Deadly Plane Crash in China Leaves 132 Dead

Yago Echevarria, Writer

On March 21, 2022 a China Eastern Airlines Boeing 737-800 crashed into a muddy hillside in southern China while enroute to Guangzhou.

The 6-year-old American made airliner was cruising at 29,000 feet when it suddenly pitched down to an almost 90 degree angle heading towards the ground. After falling over 20,000 feet it started to level out at 7,000 feet before beginning another 90 degree dive towards the ground. The aircraft collided with the ground at near supersonic speeds.

Chinese investigative authorities were quick to the scene, with Americans brought in soon after, due to the aircraft being manufactured in the United States by Chicago based aircraft manufacturer Boeing. The Chinese government hasn’t released much information about the crash or any of their findings yet, but they have said that they plan on having preliminary findings presented to the public towards the end of April 2022.

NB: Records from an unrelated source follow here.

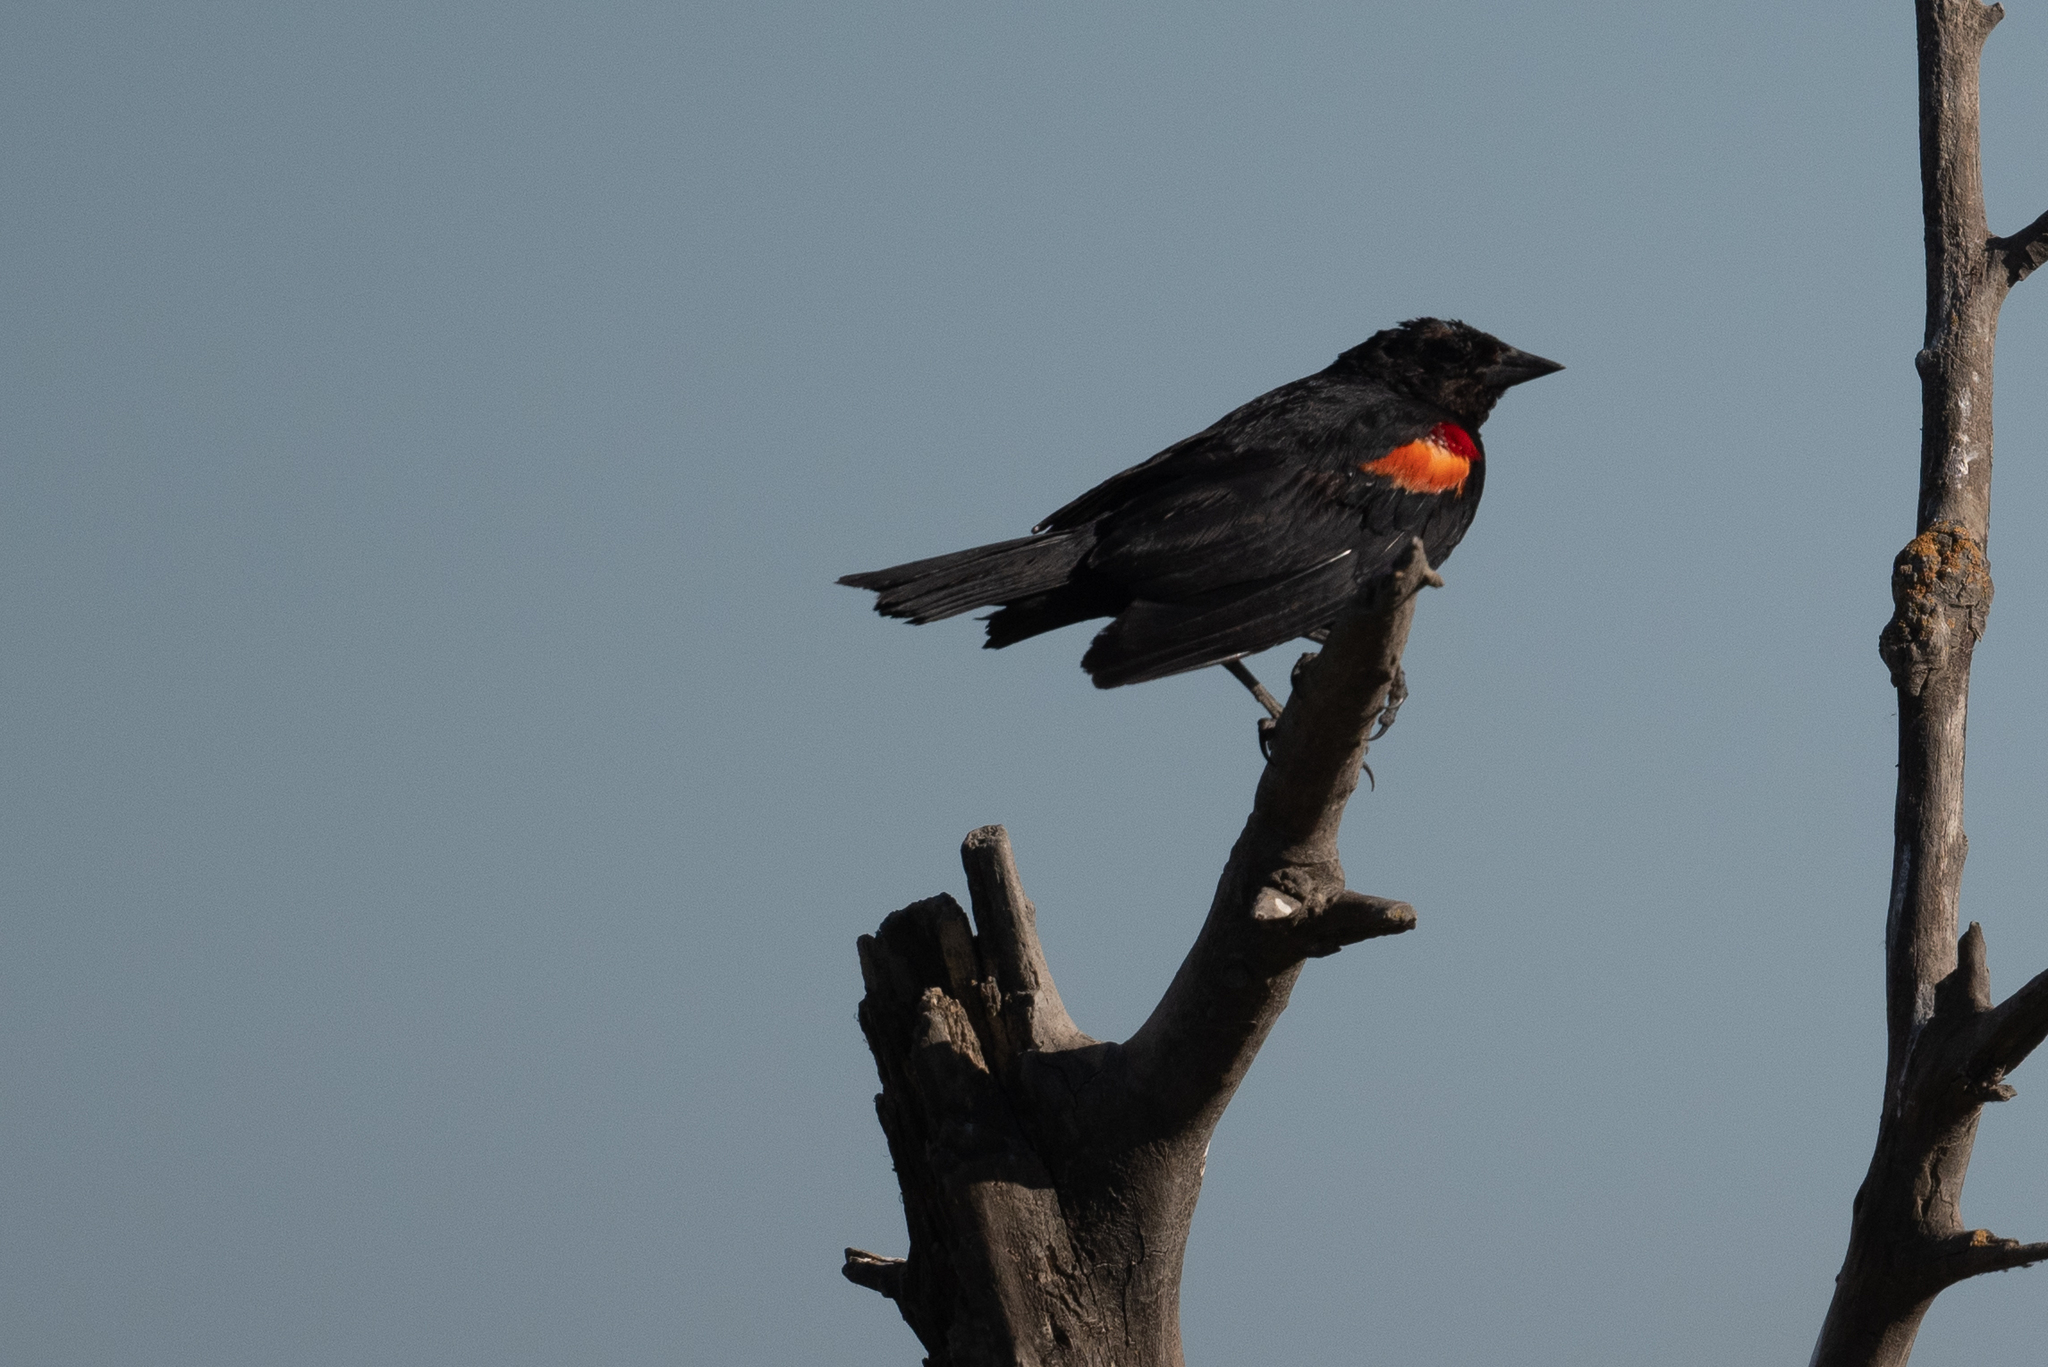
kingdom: Animalia
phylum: Chordata
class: Aves
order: Passeriformes
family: Icteridae
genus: Agelaius
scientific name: Agelaius phoeniceus
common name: Red-winged blackbird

The Chinese and American investigators were able to find the aircraft’s black boxes which record flight data and cockpit voices, which as of now have been sent to National Transportation Safety Board headquarters in Washington D.C.

Investigators have ruled out the possibility of the Airplane being plagued with the same issues as the Boeing 737 MAX as the Boeing 737-800 is part of an older generation of 737 that doesn’t include the faulty MCAS system that brought down the Lion Air flight and Ethiopian Air flight back in 2018 and 2019.

On April 11 Chinese government controlled tabloid Global Times published an article trying to dispel a rumor that the China Eastern Copilot could have been the cause of the crash. Although no information about the accident investigation has been released yet, speculators within the industry say that this crash has a lot of similarities with the crash of a Germanwings Airbus A320 where the copilot locked the captain out of the cockpit and crashed the plane intentionally in order to commit suicide. This speculation stemmed from the airplane’s vertical position during the crash.

Aviation expert Peter Marosszesky told The New York Times that modern airliners are designed to come out of a dive on their own and wouldn’t unless they have someone at the controls pushing the nose down or a faulty elevator trim system that would force the plane down.